Comment by SoftTalker

Comment by SoftTalker 9 hours ago

12 replies

A big one that isn't listed is looking for stuff that isn't there.

Using != or NOT IN (...) is almost always going to be inefficient (but can be OK if other predicates have narrowed down the result set already).

Also, understand how your DB handles nulls. Are nulls and empty strings the same? Does null == null? Not all databases do this the same way.

magicalhippo 9 hours ago

> Also, understand how your DB handles nulls.

Also in regards to indexing. The DBs I've used have not indexed nulls, so a "WHERE col IS NULL" is inefficient even though "col" is indexed.

If that is the case and you really need it, have a computed column with a char(1) or bit indicating if "col" is NULL or not, and index that.

  • SoftTalker 9 hours ago

    NULL should generally never be used to "mean" anything.

    If your business rules say that "not applicable" or "no entry" is a value, store a value that indicates that, don't use NULL.

    • crazygringo 5 hours ago

      Not sure what you mean.

      If you have a table of customers and someone of them don't have addresses, it's standard to leave the address fields NULL. If some of them don't belong to a company, it's standard to leave the company_id field NULL.

      This is literally what NULL is for. It's a special value precisely because missing data or a N/A field is so common.

      If you're suggesting mandatory additional has_address and has_customer_id fields, I would disagree. You'd be reinventing a database tool that already exists precisely for that purpose.

      • MaxBarraclough 5 hours ago

        > This is literally what NULL is for. It's a special value precisely because missing data or a N/A field is so common.

        Kinda. You need null for outer joins, but you could have a relational DBMS that prohibits nullable columns in tables. Christopher Date thought that in properly normalised designs, tables should never use nullable columns. Codd disagreed. [0]

        > If you're suggesting mandatory additional has_address and has_customer_id fields, I would disagree. You'd be reinventing a database tool that already exists precisely for that purpose.

        The way to do it without using a nullable column is to introduce another table for the 'optional' data, and use a left outer join.

        [0] https://en.wikipedia.org/wiki/First_normal_form#Christopher_...

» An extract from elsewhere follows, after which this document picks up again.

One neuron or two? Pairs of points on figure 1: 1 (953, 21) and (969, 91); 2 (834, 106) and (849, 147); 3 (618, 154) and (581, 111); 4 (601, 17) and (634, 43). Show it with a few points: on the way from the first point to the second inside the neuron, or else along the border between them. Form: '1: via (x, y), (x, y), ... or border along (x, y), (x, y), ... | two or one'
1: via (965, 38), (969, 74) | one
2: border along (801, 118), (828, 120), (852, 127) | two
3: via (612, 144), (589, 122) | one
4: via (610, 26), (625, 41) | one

        • crazygringo 4 hours ago

          > The way to do it without using a nullable column

          I mean, you could, but having separate tables for every optional field would be an organizational and usability nightmare. Queries would be longer and slower for no good reason. Not to mention a gigantic waste of space with all those repeated primary keys and their indexes.

          And you could have databases that prohibited NULL values, but we mostly don't, because they're so useful.

      • SoftTalker 5 hours ago

        No null is fine if you don’t know or there’s literally no value. But don’t interpret a null phone number to mean the customer doesn’t have a phone number. You can’t infer anything from that, other than you don’t have it.

        • crazygringo 4 hours ago

          I'm not sure I agree.

          If I have a column for the ID of the customer's current active subscription, and that column is NULL, it seems perfectly fine to interpret that the customer has no active subscription.

          That is a valid inference. You don't need a separate has_active_subscription field.

          On the other hand, your phone number example is just common sense. The database doesn't represent the external world. The database just knows the customer didn't provide a phone number.

    • rplnt 8 hours ago

      Interesting, I don't think I've seen that while NULLs are very common.

      I guess you would handle it in the application and not in the query, right?

      • SoftTalker 7 hours ago

        I've seen it too, very often. But it's good if you can just keep NULL meaning NULL (i.e. "the absence of any value"), because otherwise you will eventually be surprised by behavior.

geysersam 9 hours ago

> Using != or NOT IN (...) is almost always going to be inefficient.

Why do you say that?

My understanding is that as long as the RHS of NOT IN is constant (in the sense that it doesn't depend on the row) the condition is basically a hash table lookup, which is typically efficient if the lookup table is not massive.

What's the more efficient alternative?

  • Sesse__ 9 hours ago

    I'm going to assume here that we're talking about a subquery here (SELECT * FROM t1 WHERE x NOT IN ( SELECT x FROM t2 )). If you're just talking about a static list, then the basic problem is the amount of data you get back. :-)

    The biggest problem with NOT IN is that it has very surprising NULL behavior: Due to the way it's defined, if there is any NULL in the joined-on columns, then _all_ rows must pass. If the column is non-nullable, then sure, you can convert it into an antijoin and optimize it together with the rest of the join tree. If not, it usually ends up being something more complicated.

    For this reason, NOT EXISTS should usually be preferred. The syntax sucks, but it's much easier to rewrite to antijoin.

  • SoftTalker 9 hours ago

    Because they can't use indexes.

    If I have a table of several million rows and I want to find rows "WHERE foo NOT IN ('A', 'B', 'C')" that's a full table scan, or possibly an index scan if foo is indexed, unless there are other conditions that narrow it down.